Tasks to complete
A. Summarize the passage on the Mekong Delta's mangroves in two sentences.
B. According to the passage on the Mekong Delta's mangroves, in what year did the HCMC Forest Department begin its effort to repopulate the forest at Can Gio?

Extracted text
[Start]

In the Mekong Delta alone, there are many layers to that past. The region, for example, has seen numerous civilizations, beginning with the Khmer and Champa up until the 19th century, with overlapping instances of what scholars today might call Vietnamese southward expansion or “nam tien.” After only a short period of Vietnamese settlement came the arrival of the French in the 1860s. These Mekong waterways were declared by French governor-general Pierre Pasquier in 1930 as “rich patchworks,” filled with “golds and emeralds as far as the eyes could see”3. It of course didn’t take a foreigner like Pasquier to recognize the delta’s potential for agricultural development and trade. And more recently, while the Americans were not official settlers of the region, they left key vestiges that would endure decades after their departure. Their bombs and defoliants would eliminate almost all of the vegetation and wildlife in the area in the 1970s, and remains seeped into the land to this very day.
This record of empires is deeply embedded in the land and vegetation of the delta. We might even say it is this rich, sedimented history that has nourished the mangroves back to health in the wake of war and conflict. Atop the watchtower at Can Gio, where dense treetops abound, I was surprised to learn how young the trees that populate the Reserve are. Many of them are no more than two to three decades old. This is because in 1978, the HCMC Forest Department initiated a vast effort to repopulate the forest in the wake of American defoliants and bombs. This initial rehabilitation was to respond to a demand for construction raw materials and fuel wood. Then in 1991, the status of forest management shifted from an economic standpoint to one of protection, where thinning and poaching of forest trees would be prohibited altogether by 19994.
The uniformity across species and age of the trees served as both the forest’s strength and weakness. While this characteristic meant that the herbicides affected the forest in a uniform manner, it also made repopulation easy and widespread. Unlike many other kinds of forests, the mangrove forest can repopulate within just a decade or two.
The mangroves in other places are keepers of similar histories of empire. On the Indian subcontinent, Britain was not the only European presence in the region. Aside from the history of British rule (1757-1937), the area around the Sundarbans and Kolkata also saw Dutch and Danish posts, Portuguese factories and French settlements.

[End]

Given information
[Start]

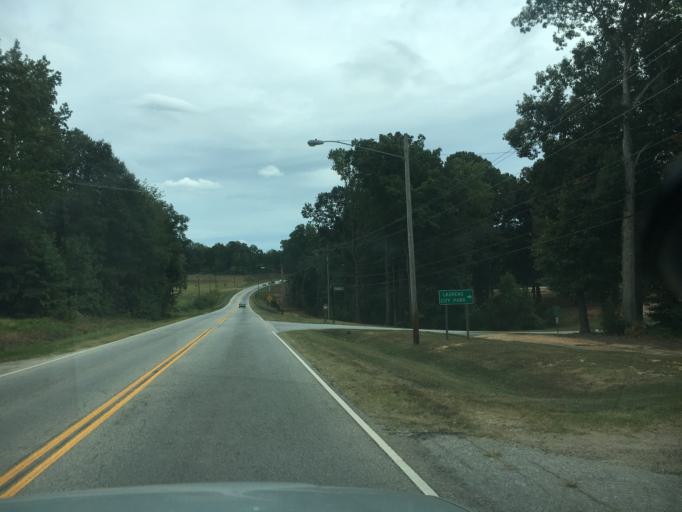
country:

[End]

Worked solutions
A. The Mekong Delta has seen many layers of history, from the Khmer and Champa through Vietnamese settlement, French arrival in the 1860s, and American bombs and defoliants that eliminated almost all vegetation and wildlife in the 1970s. Many trees in the Can Gio Reserve are only two to three decades old because the HCMC Forest Department began repopulating the forest in 1978, and the trees' uniformity made widespread regrowth easy, while mangroves elsewhere, such as around the Sundarbans, hold similar histories of empire.

B. 1978